Interpellé sur le montant des pertes avancé par les syndicats, Benazzouz ne le dément pas mais plutôt le justifie. «Quand il s’agit de la sécurité de nos usagers tous les moyens sont mis en œuvre. ADM est consciente que tout projet de changement nécessite une phase de transition et d’efforts exceptionnels pour être en phase avec sa nouvelle mission. Nous ne considérons pas que ces efforts soient une perte mais des moyens supplémentaires mis à contribution pour préserver la sécurité des clients-usagers. C’est donc un paramètre qui est intégré en amont dans la gestion des événements qui peuvent surgir sur les axes autoroutiers», précise-t-il.

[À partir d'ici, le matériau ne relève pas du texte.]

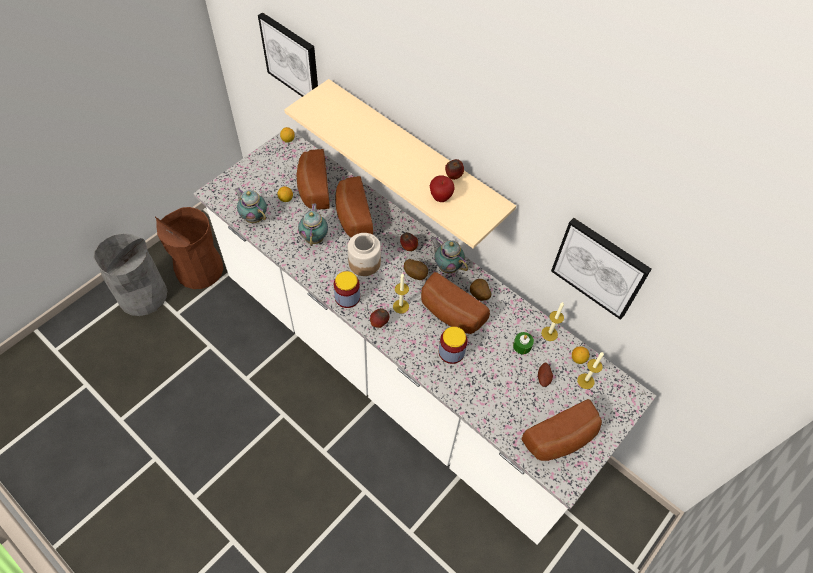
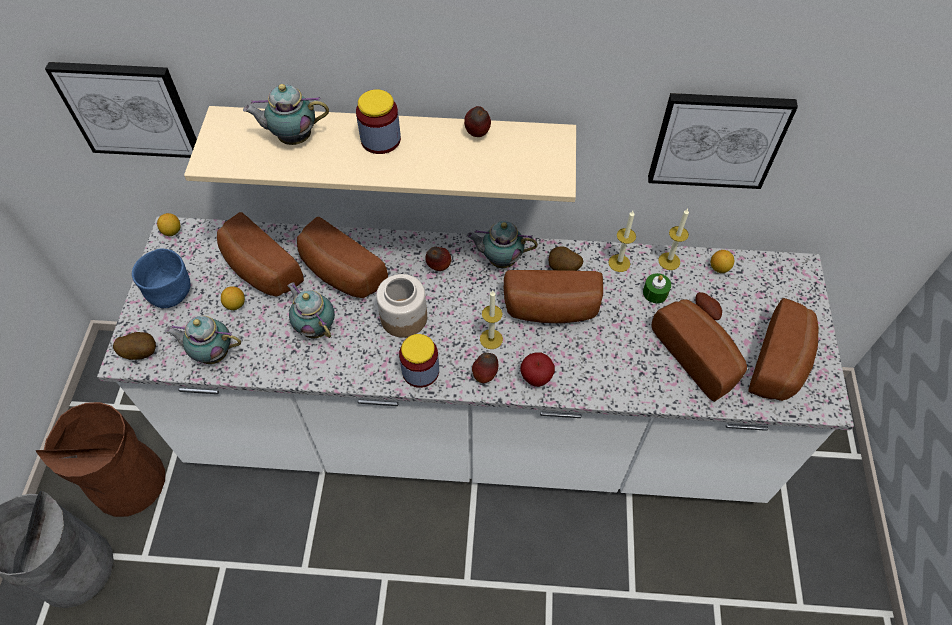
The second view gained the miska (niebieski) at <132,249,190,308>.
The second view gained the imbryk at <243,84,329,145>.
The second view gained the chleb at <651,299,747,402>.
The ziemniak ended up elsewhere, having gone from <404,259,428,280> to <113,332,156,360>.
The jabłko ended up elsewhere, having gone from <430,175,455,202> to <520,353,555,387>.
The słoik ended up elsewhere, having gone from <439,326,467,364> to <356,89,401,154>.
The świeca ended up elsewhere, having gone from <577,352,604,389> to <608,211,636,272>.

Précisons enfin qu’après la dernière grève des exploitants et des cadres et techniciens d’ADM, un comité interministériel a tenu une réunion ce mardi 30 mai à Rabat au siège du ministère de l’intérieur. Toutes les parties prenantes y sont représentées, à savoir ADM, les représentants de plusieurs départements ministériels dont l’emploi, le transport ainsi que les trois syndicats en plus d’un représentant de la centrale syndicale de l’UMT. «Un PV a été paraphé pour officialiser la reprise des négociations», nous précise une source syndicale. «Le comité interministériel, ADM et les partenaires sociaux travaillent sur une solution que nous espérons pérenne, répondant à la garantie de l’emploi et à la préservation des acquis sociaux», conclut le DG d’ADM. (Affaire à suivre).